Eddy by the way has no idea why people are suddenly trying to kill him, he thought the gaps in his memory were down to alcohol and drug abuse, guess not! Lately though he’s been having flashbacks of extreme violence, freaky trips on a Hungarian train and pornographic images of a blonde writhing naked on a bed. Lucky for him, the Colonel’s team are having an off week and seem to be unable to close the deal; a failed stabbing, a botched vehicular homicide and an all out firefight in a parking garage leave Eddy bruised, confused but ultimately still breathing. Faster than you can say Kyle Reese, Eddy’s on the run with a sawn-off shotgun and a kidnapped blonde, Dr. Anna, in tow. Cue late 80’s fugitive style ultra violent action with lots of civilians catching stray bullets, a shoot out in a sleazy theater (amidst trench-coated patrons jerking off) and obligatory high speed car chases as the film races towards it’s distinctly sci-fi conclusion via an abandoned Arizona mental asylum and a political assassination attempt.
They just don’t make films like this anymore.

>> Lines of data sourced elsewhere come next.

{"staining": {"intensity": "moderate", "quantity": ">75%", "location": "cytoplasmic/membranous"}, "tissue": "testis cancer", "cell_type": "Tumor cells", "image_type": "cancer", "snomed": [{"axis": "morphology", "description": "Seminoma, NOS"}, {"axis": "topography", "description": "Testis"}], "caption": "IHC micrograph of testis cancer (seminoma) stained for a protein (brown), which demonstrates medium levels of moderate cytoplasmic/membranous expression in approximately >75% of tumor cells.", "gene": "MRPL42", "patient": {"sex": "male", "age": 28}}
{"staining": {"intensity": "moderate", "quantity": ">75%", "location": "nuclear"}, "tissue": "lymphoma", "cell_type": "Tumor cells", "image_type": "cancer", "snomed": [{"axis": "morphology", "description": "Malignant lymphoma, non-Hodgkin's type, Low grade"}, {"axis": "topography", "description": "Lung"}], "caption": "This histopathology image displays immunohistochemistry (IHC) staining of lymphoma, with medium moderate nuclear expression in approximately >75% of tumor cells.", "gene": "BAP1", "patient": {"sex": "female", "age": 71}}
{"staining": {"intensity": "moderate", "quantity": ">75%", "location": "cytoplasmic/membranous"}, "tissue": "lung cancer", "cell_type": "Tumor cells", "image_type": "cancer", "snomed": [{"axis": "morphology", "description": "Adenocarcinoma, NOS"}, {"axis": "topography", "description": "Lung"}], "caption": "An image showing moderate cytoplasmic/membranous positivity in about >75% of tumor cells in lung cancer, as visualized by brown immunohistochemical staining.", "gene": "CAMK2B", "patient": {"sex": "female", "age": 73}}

Hitchcock-man-on-the-run-style action on steroids, despite being released in 1991 this one really feels like a leftover from the previous decade. Today’s equivalents are few and far between and tend to come off as OTT shaky-cammed music videos. Apparently the studio wanted Chuck Norris or Van Damme to play the role of Eddy Kay. Avi Nesher fought to keep Michael Biehn and Biehn even took a pay cut to show his dedication to the picture. Van Damme in fact went on to make the very similarly themed Universal Soldier the next year.
The slightly dodgy Manchurian Candidate meets Commando cheesy b-movie plot is helped considerably by late great character actors Richard Jordan and Robert Culp’s expositional chops. The action and fight scenes reach a level of kinetic bloody violence that seems to be absent from most of today’s ‘action’ fare (damn you PG-13!) and are very well done indeed; special mention to Billy Blanks Tae-Bo-ing his ass off at every opportunity and perennial slutbag Tracy Scoggins doing something a bit different for a change. Kensit on the other hand is standard blonde fluff thrown in for her obligatory sex scene, not that I’m complaining!
Anamorphic transfer looks very good indeed, strong colors, clean image. The stereo soundtrack is clean and clear.
If you thought you’d seen all the best b-movie action flicks of the late 80’s/early 90’s, think again!